Dimopoulos is known internationally for his sculptures created from rods with works in both public and private collections in Boston, Denver, Palm Springs; and in Australia and New Zealand.

and the wind whispered your name was dedicated by Rabbi Jonathan Keren-Black as part of the Leo Baeck Centre’s Kristallnacht service. Speaking at the service and dedication were Pauline Rockman, OAM, President of the Jewish Holocaust Centre in Melbourne; and Holocaust Survivor, Stephanie Heller. Stephanie and her identical twin sister, Annetta Able (nee Heilbrunn) are both members of LBC. They were 19 when they were deported from Czechoslovakia to Auschwitz in 1944.

There they suffered at the hands of nazi doctor, Josef Mengele, known for his experiments on twins. That they survived and went onto lead healthy lives, including raising families and now with doting grandchildren, is a testament to their strength of spirit.

Dimopoulos says of his work “and the wind whispered your name is a memorial sculpture that focuses on the idea of simplicity and elegance. It’s a work that echoes or perhaps whispers the thought that in the midst of ugliness, in the midst of death and despair the enduring beauty of the human spirit will rise upwards towards the light.

“These elegant yellow reeds are set in a simple circle, rising out of the ground like the stems of beautiful flowers searching for the rays of the sun.
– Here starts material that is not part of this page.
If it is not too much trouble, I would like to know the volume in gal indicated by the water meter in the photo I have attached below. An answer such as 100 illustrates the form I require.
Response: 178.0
Around them are rough steely-grey stones and olive trees that constitute the simple yet evocative landscaping.

“As the reeds are moved by the wind they touch each other like hands stretching out to embrace and in doing so they create a soft sound like pebbles falling against each other on a beach.

“For me this work reflects in part a story told to me by Stephanie Heller that in Auschwitz she found a small flower growing at the edge of the compound. It was a dandelion, small, yellow, and the only flower she’d seen in months. In the midst of such ugliness and devastation this flower grew. This was little more than a weed, but at that place, at that time it was something exquisitely beautiful, to be cherished, to be protected, to still be remembered decades later.
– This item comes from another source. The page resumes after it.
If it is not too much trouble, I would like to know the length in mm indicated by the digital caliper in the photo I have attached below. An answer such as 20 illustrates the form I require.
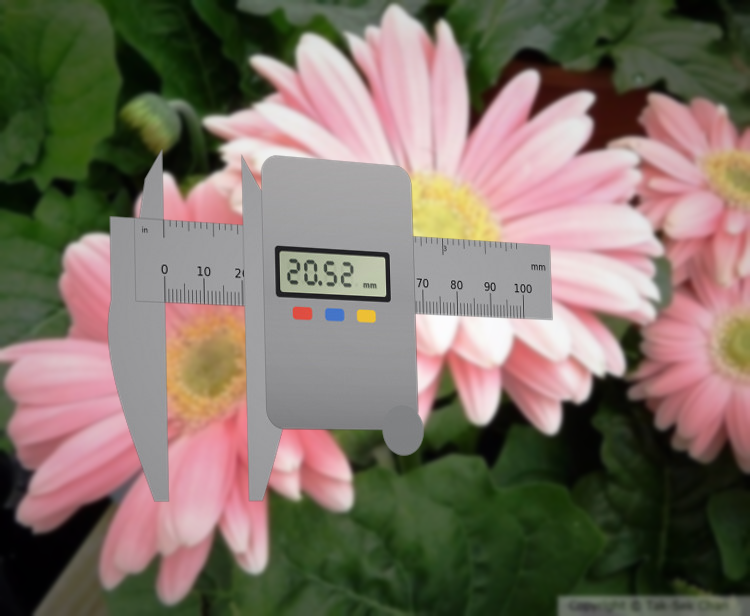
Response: 20.52
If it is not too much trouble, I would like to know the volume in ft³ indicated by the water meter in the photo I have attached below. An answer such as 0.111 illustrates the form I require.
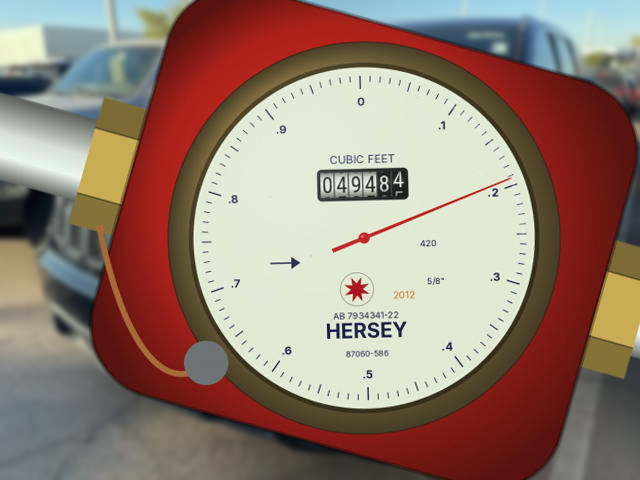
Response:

“My wife, Adele and I have gifted this sculpture to our Leo Baeck Community in eternal memory of victims of the Holocaust; those who perished who are remembered by name, those still living, and those whose names died with them.”

In his dedication of the Holocaust Memorial, Rabbi Jonathan Keren-Black said, “As the Holocaust moves from personal memory to recorded history, evocative memorials have an increasingly important role in evoking and recalling the tragedy for future generations to reinforce the message to all humanity: Never Again.”

Kon Dimopoulos has public sculptures in Boston, Denver and Palm Springs, and heads to Canada next year to create a public installation The Blue Trees for the Vancouver Biennale.
He is currently in the USA installing a sculpture.